Admittedly the market is still short EUR but positioning has moved close to its 3-month average suggesting a less potential for aggressive short covering. Following the downgrade of ratings of several Eurozone countries yesterday and a likely drop in Q4 2011 Eurozone GDP today, caution will be the prevalent theme today, leaving EUR/USD on the back foot and opening the door for a test of technical support around 1.3026.
The Bank of Japan’s decision to increase its asset purchase program and set an inflation goal had an immediate negative impact on the JPY. A sharp drop in GDP growth in Q4 last year, persistent deflation pressures and more aggressive action from other central banks pushed the BoJ into action.
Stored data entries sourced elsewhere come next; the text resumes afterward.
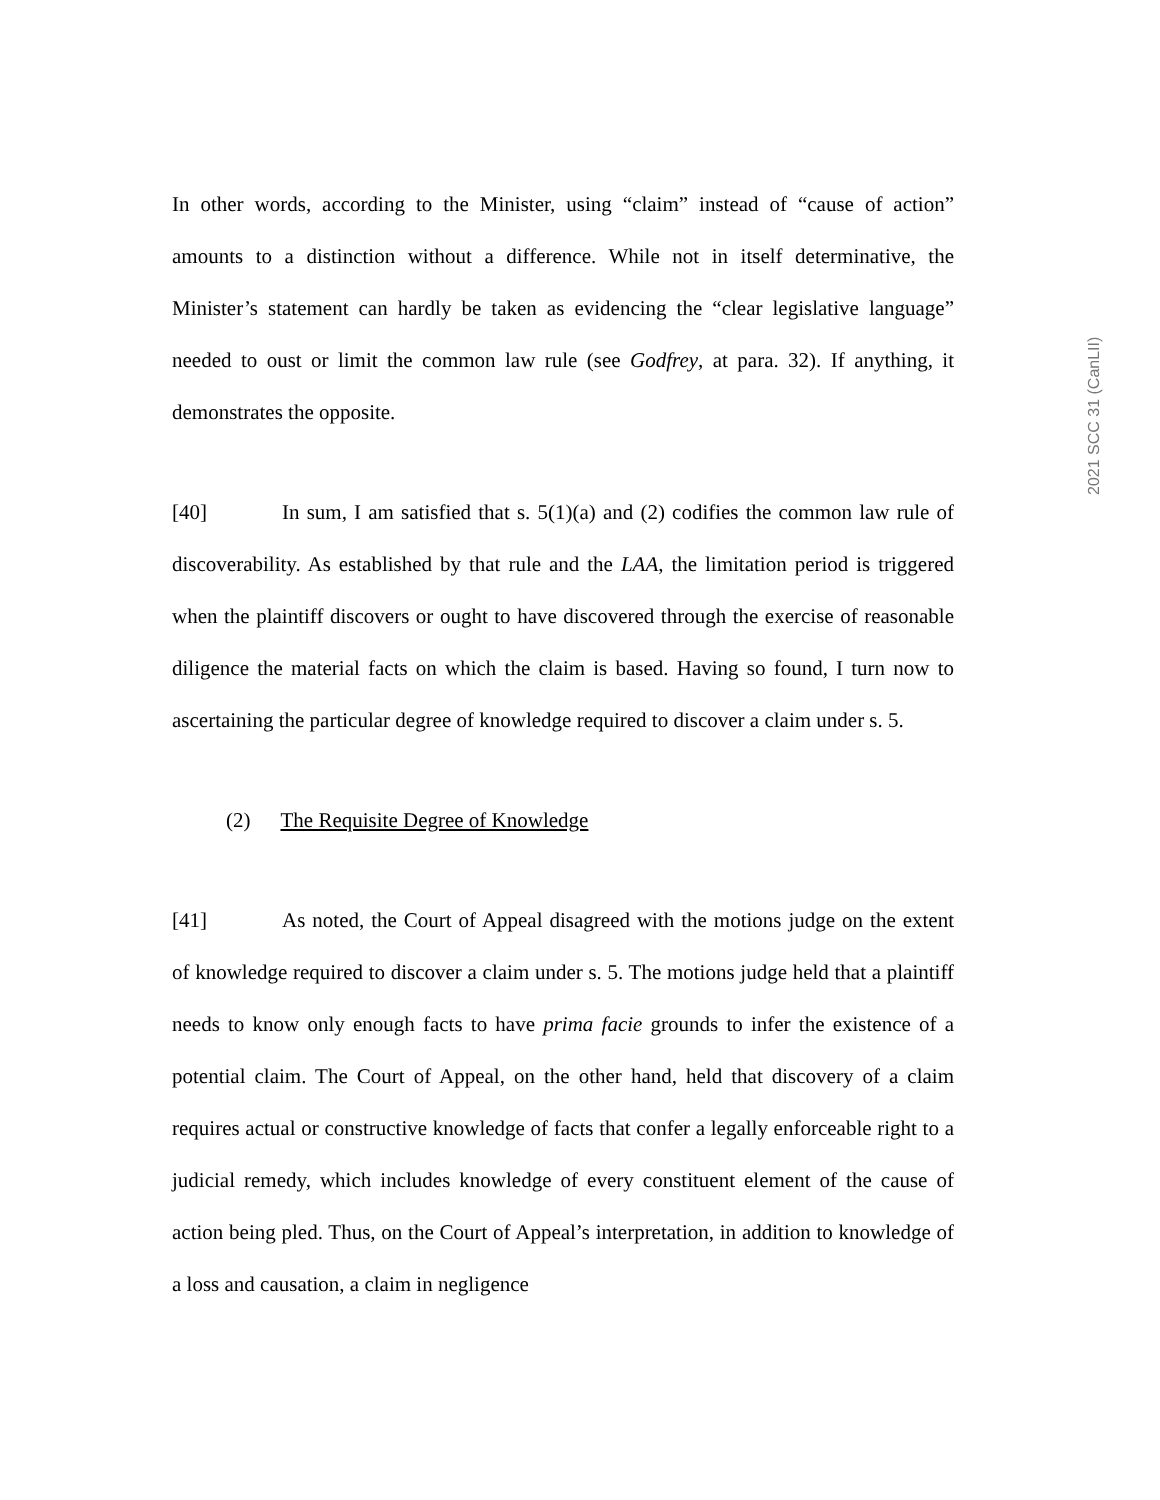2021 SCC 31 (CanLII)
In other words, according to the Minister, using “claim” instead of “cause of action” amounts to a distinction without a difference. While not in itself determinative, the Minister’s statement can hardly be taken as evidencing the “clear legislative language” needed to oust or limit the common law rule (see Godfrey, at para. 32). If anything, it demonstrates the opposite.
[40] In sum, I am satisfied that s. 5(1)(a) and (2) codifies the common law rule of discoverability. As established by that rule and the LAA, the limitation period is triggered when the plaintiff discovers or ought to have discovered through the exercise of reasonable diligence the material facts on which the claim is based. Having so found, I turn now to ascertaining the particular degree of knowledge required to discover a claim under s. 5.
(2) The Requisite Degree of Knowledge
[41] As noted, the Court of Appeal disagreed with the motions judge on the extent of knowledge required to discover a claim under s. 5. The motions judge held that a plaintiff needs to know only enough facts to have prima facie grounds to infer the existence of a potential claim. The Court of Appeal, on the other hand, held that discovery of a claim requires actual or constructive knowledge of facts that confer a legally enforceable right to a judicial remedy, which includes knowledge of every constituent element of the cause of action being pled. Thus, on the Court of Appeal’s interpretation, in addition to knowledge of a loss and causation, a claim in negligence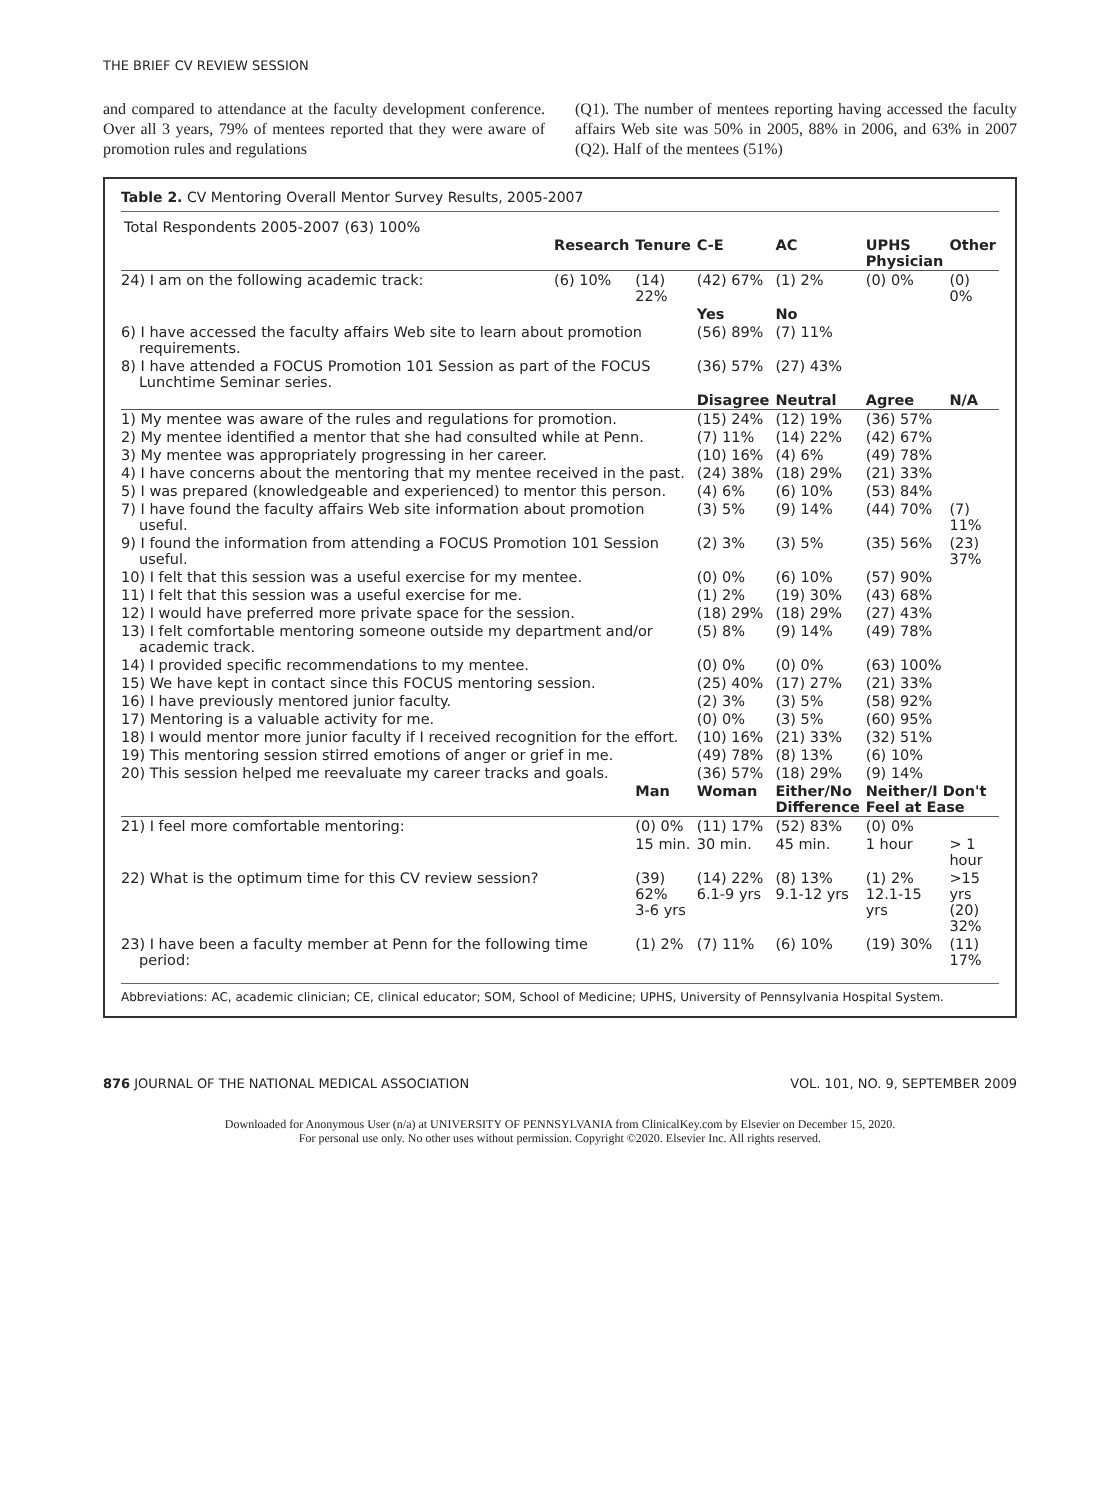THE BRIEF CV REVIEW SESSION
and compared to attendance at the faculty development conference. Over all 3 years, 79% of mentees reported that they were aware of promotion rules and regulations
(Q1). The number of mentees reporting having accessed the faculty affairs Web site was 50% in 2005, 88% in 2006, and 63% in 2007 (Q2). Half of the mentees (51%)
Table 2. CV Mentoring Overall Mentor Survey Results, 2005-2007
| Total Respondents 2005-2007 (63) 100% | | | | | | |
| | Research | Tenure | C-E | AC | UPHS Physician | Other |
| 24) I am on the following academic track: | (6) 10% | (14) 22% | (42) 67% | (1) 2% | (0) 0% | (0) 0% |
| | | | Yes | No | | |
| 6) I have accessed the faculty affairs Web site to learn about promotion requirements. | | | (56) 89% | (7) 11% | | |
| 8) I have attended a FOCUS Promotion 101 Session as part of the FOCUS Lunchtime Seminar series. | | | (36) 57% | (27) 43% | | |
| | | | Disagree | Neutral | Agree | N/A |
| 1) My mentee was aware of the rules and regulations for promotion. | | | (15) 24% | (12) 19% | (36) 57% | |
| 2) My mentee identified a mentor that she had consulted while at Penn. | | | (7) 11% | (14) 22% | (42) 67% | |
| 3) My mentee was appropriately progressing in her career. | | | (10) 16% | (4) 6% | (49) 78% | |
| 4) I have concerns about the mentoring that my mentee received in the past. | | | (24) 38% | (18) 29% | (21) 33% | |
| 5) I was prepared (knowledgeable and experienced) to mentor this person. | | | (4) 6% | (6) 10% | (53) 84% | |
| 7) I have found the faculty affairs Web site information about promotion useful. | | | (3) 5% | (9) 14% | (44) 70% | (7) 11% |
| 9) I found the information from attending a FOCUS Promotion 101 Session useful. | | | (2) 3% | (3) 5% | (35) 56% | (23) 37% |
| 10) I felt that this session was a useful exercise for my mentee. | | | (0) 0% | (6) 10% | (57) 90% | |
| 11) I felt that this session was a useful exercise for me. | | | (1) 2% | (19) 30% | (43) 68% | |
| 12) I would have preferred more private space for the session. | | | (18) 29% | (18) 29% | (27) 43% | |
| 13) I felt comfortable mentoring someone outside my department and/or academic track. | | | (5) 8% | (9) 14% | (49) 78% | |
| 14) I provided specific recommendations to my mentee. | | | (0) 0% | (0) 0% | (63) 100% | |
| 15) We have kept in contact since this FOCUS mentoring session. | | | (25) 40% | (17) 27% | (21) 33% | |
| 16) I have previously mentored junior faculty. | | | (2) 3% | (3) 5% | (58) 92% | |
| 17) Mentoring is a valuable activity for me. | | | (0) 0% | (3) 5% | (60) 95% | |
| 18) I would mentor more junior faculty if I received recognition for the effort. | | | (10) 16% | (21) 33% | (32) 51% | |
| 19) This mentoring session stirred emotions of anger or grief in me. | | | (49) 78% | (8) 13% | (6) 10% | |
| 20) This session helped me reevaluate my career tracks and goals. | | | (36) 57% | (18) 29% | (9) 14% | |
| | | Man | Woman | Either/No Difference | Neither/I Don't Feel at Ease | |
| 21) I feel more comfortable mentoring: | | (0) 0% | (11) 17% | (52) 83% | (0) 0% | |
| | | 15 min. | 30 min. | 45 min. | 1 hour | > 1 hour |
| 22) What is the optimum time for this CV review session? | | (39) 62% 3-6 yrs | (14) 22% 6.1-9 yrs | (8) 13% 9.1-12 yrs | (1) 2% 12.1-15 yrs | >15 yrs (20) 32% |
| 23) I have been a faculty member at Penn for the following time period: | | (1) 2% | (7) 11% | (6) 10% | (19) 30% | (11) 17% |
Abbreviations: AC, academic clinician; CE, clinical educator; SOM, School of Medicine; UPHS, University of Pennsylvania Hospital System.
876 JOURNAL OF THE NATIONAL MEDICAL ASSOCIATION VOL. 101, NO. 9, SEPTEMBER 2009
Downloaded for Anonymous User (n/a) at UNIVERSITY OF PENNSYLVANIA from ClinicalKey.com by Elsevier on December 15, 2020.
For personal use only. No other uses without permission. Copyright ©2020. Elsevier Inc. All rights reserved.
Will there be any follow through on the JPY? USD/JPY had already been under some upward pressure in the wake of the widening in US bond yields versus Japan. The move by the BoJ will result in even more of a widening in yield differentials especially given that the BoJ actions means there will be an increase in official purchases of Japanese government bonds, helping to suppress JGB yields.
In the near term USD/JPY has broken above its 200 day moving average level, paving the way for a test of the 31 October 2011 high around 79.55. Further out, our bond forecasts show that both US and Eurozone 2-year bond yields will increase relative to Japanese yields over the coming months, supporting our forecasts of USD and EUR appreciation versus JPY.